DUNDAFF - We understand that through the strike in the coal valley the companies will not sell any coal. Well, that's all right, we have lots of wood and good saws and axes to cut it with. I guess we can stand it.
CLIFFORD - Sept. 6th we had a nice shower, but got pretty well waked up with the lightning--the lightning struck a willow tree close to P.K. Stevens' house. Another bolt struck J. Hobbs' barn, making the boards fly in all directions. The barn was full of hay and oats. It is a query why it did not set it on fire. The insurance had exprired a few days before. AND: Nearly all the wells in town went dry or failed last week.
OAKLAND - The Oakland Congregational church edifice has been removed from its recent site to an adjoining lot.
DIMOCK - Mr. Frank Cope has been untiring in his efforts to make the Y.M.E. Club not only a benefit to the young men of the place, but to the community at large. Fifty new volumes have recently been added to the already fine library which comprises many works by the ablest authors and which has been opened to the public free of charge. The generous manner in which the books are loaned ought to bespeak on the part of the people of Dimock, a liberal patronage and a hearty cooperation in all the efforts of the club towards the raising of the necessary funds for carrying on the enterprise.

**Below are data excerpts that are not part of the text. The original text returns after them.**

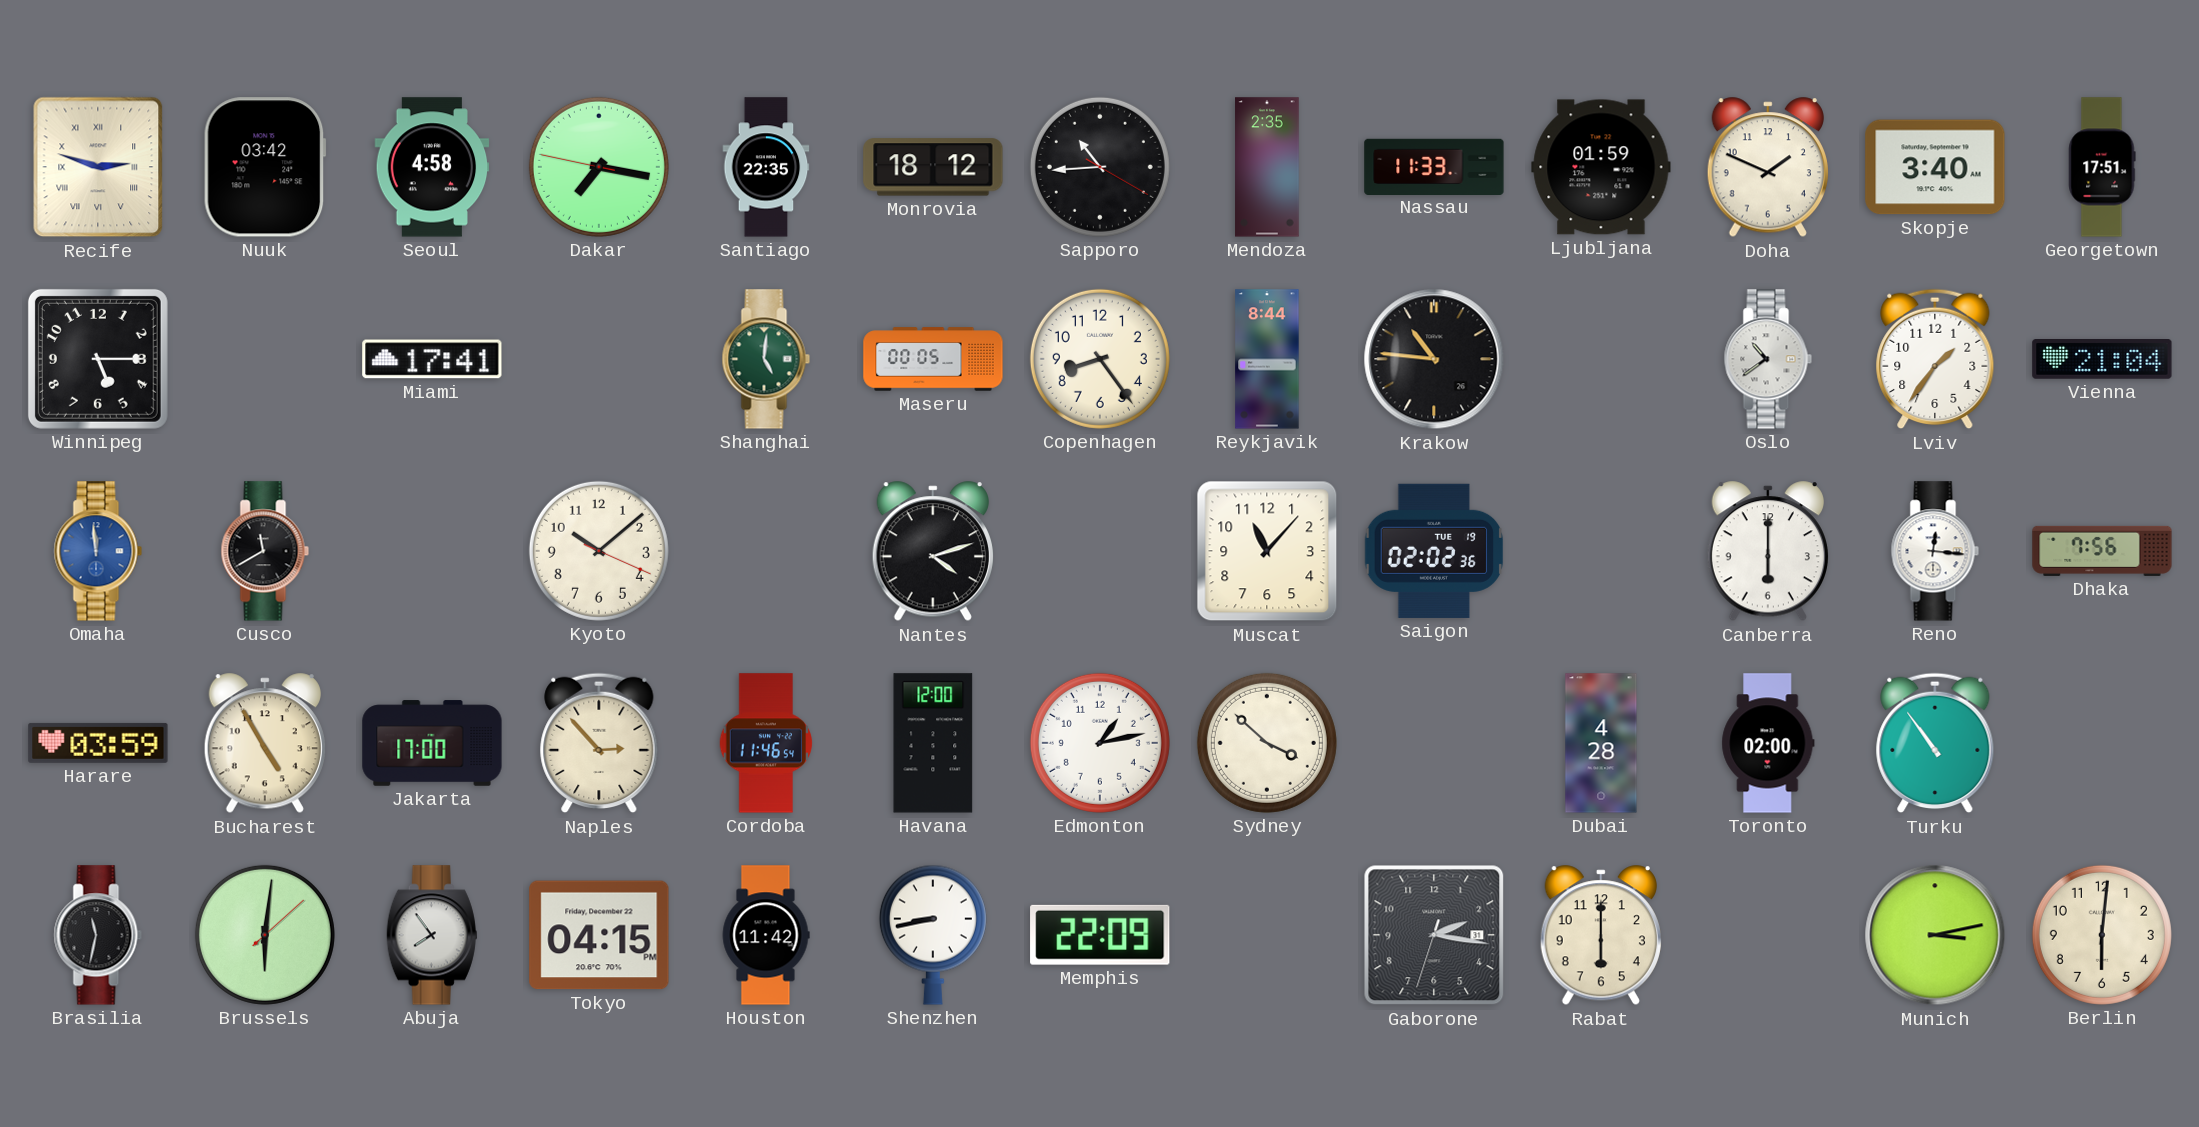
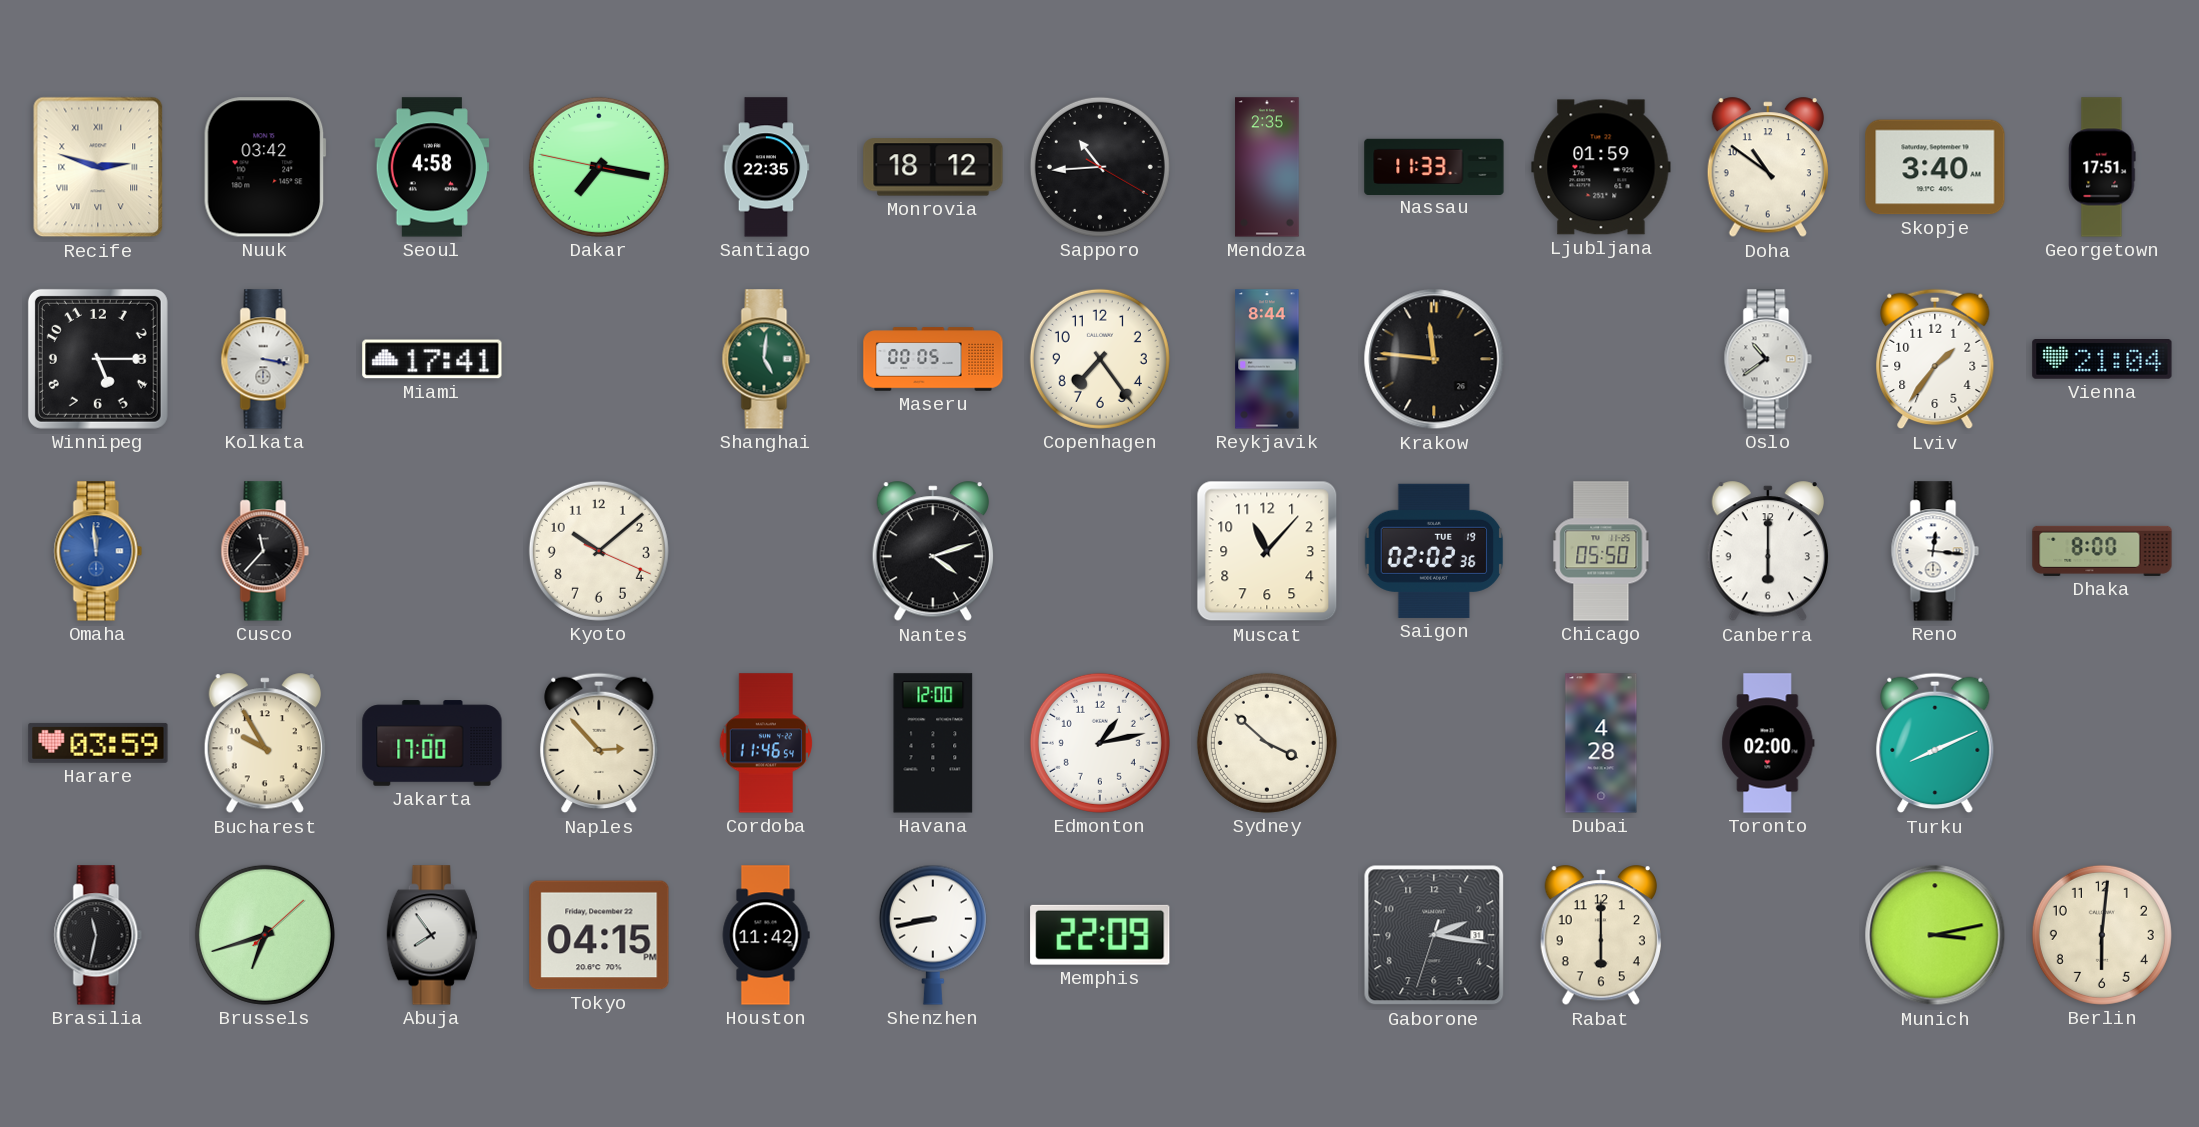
Doha: 1:49 -> 10:51
Kolkata: none -> 3:17
Copenhagen: 8:24 -> 7:24
Krakow: 10:46 -> 11:46
Cusco: 11:40 -> 11:37
Chicago: none -> 05:50
Dhaka: 7:56 -> 8:00
Bucharest: 4:55 -> 9:55
Turku: 10:54 -> 8:11
Brussels: 6:01 -> 6:42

LAKEVIEW - E.J. Tyler killed a large rattle snake by his horse barn, which had strayed off from the hills, as it was the first ever seen in this vicinity.
NEATH - John Wood and Ranie Owens, of Middletown, are skidding logs for Charlie Moore.

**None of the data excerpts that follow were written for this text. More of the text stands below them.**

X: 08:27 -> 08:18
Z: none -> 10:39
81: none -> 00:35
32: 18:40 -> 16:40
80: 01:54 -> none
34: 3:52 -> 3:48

BRIDGEWATER TWP. - Descendants of the Stephens family held their annual reunion at Chandler Stephens', Aug. 25. Josiah Stephens, of Stockbridge, Mass., married Any Seward, about 1750. They had seven sons and two daughters, all born at Stockbridge. Of these, Oliver married Lucretia Crane, Phebe and Mabel married brothers named Tier and bought farms from Cooper's patent, six years before Judge Cooper founded the village of Cooperstown. The oldest son, Daniel, was a soldier in the Revolution and severely wounded by the Indians at Fort Stanwix, during the great battle there in Aug. 1777. Fearing the scalping knife, Daniel dragged himself along a short distance to the shores of Oriskany Creek and found a safe hiding place under its banks. William and Jarah were also in the Revolution. The family moved to Otsego Co. in 1790. James married Sallie Wood and after her death married Patty Thurston Williams. In 1810 Jarah, Josiah and James came to Susquehanna County.
HEART LAKE - L.E. Griffing is putting in an up to date cider mill and jelly evaporator, at his plant, and will soon be prepared to either buy your apples or do your custom work.
GIBSON/NEW MILFORD - Parties are arranging for a telephone line and an executive committee to promote the building of the line was elected as follows: E.A. Sweet, president; J.J. Potter, secretary; F.W. Barrett, A.C. VanGorder, A.O. Stockbine.
MONTROSE - At the Armory, Sept. 13th, will be presented "Vance's moving pictures and musical artists" presenting sensational, mystifying and humorous animated pictures with thrilling realism and life-like motion. Admission 25 and 35 cents.
FOREST CITY - Schools opened with 700 pupils present.